Start of Exercise materials

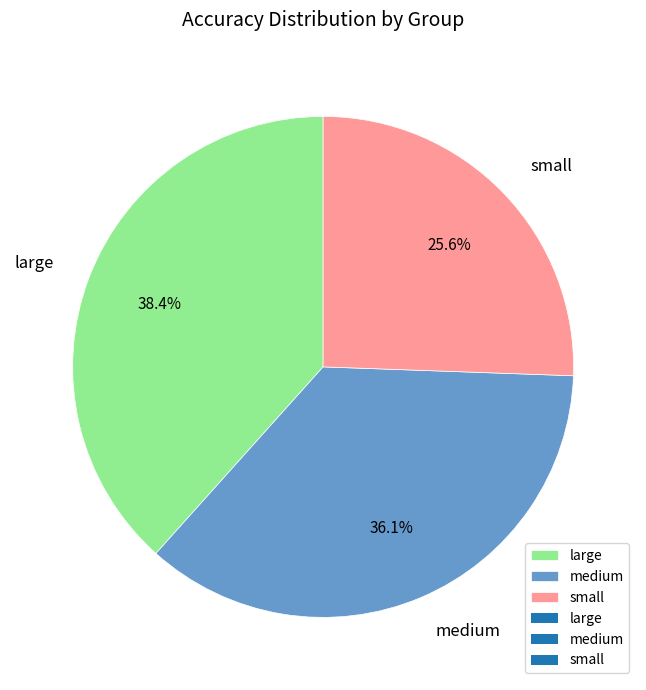

What percentage is the small slice, to the nearest percent?

26%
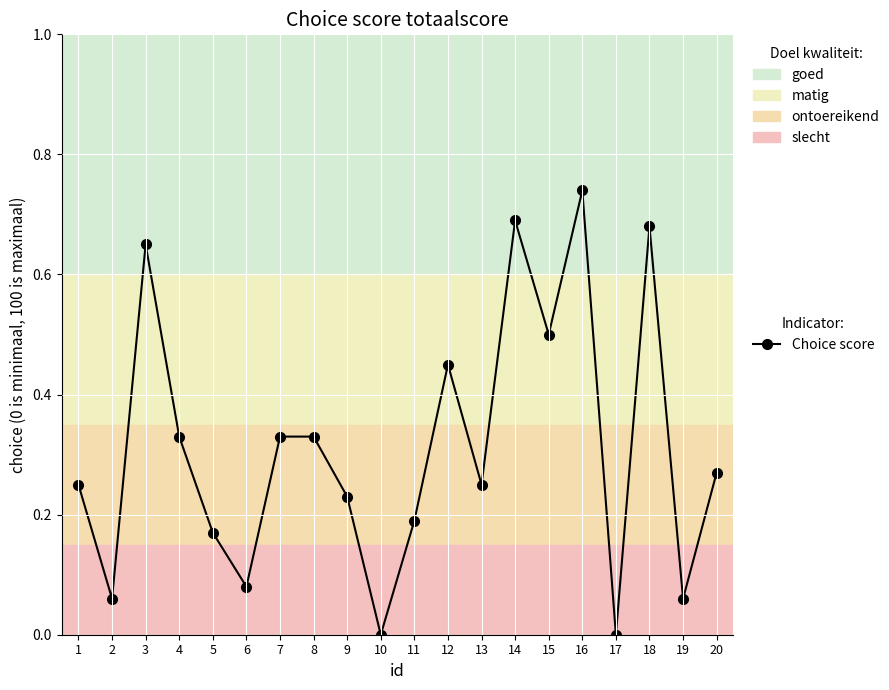

The value at 8 is 0.1. True or false?

False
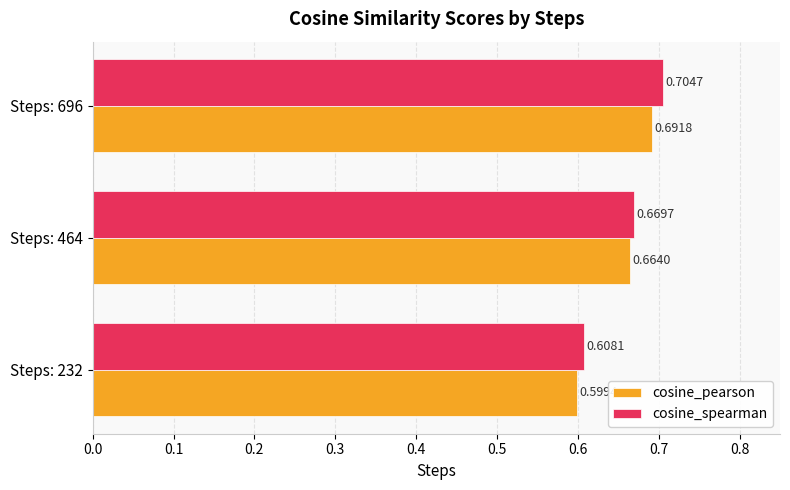

What is the sum of all cosine_spearman values?

2.0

End of Exercise materials

Your goal: Convert the records above into a JSON list of strings, one string per line, skipping blank lines and leaving out the pictures.

Response:
[
  "What percentage is the small slice, to the nearest percent?",
  "26%",
  "The value at 8 is 0.1. True or false?",
  "False",
  "What is the sum of all cosine_spearman values?",
  "2.0"
]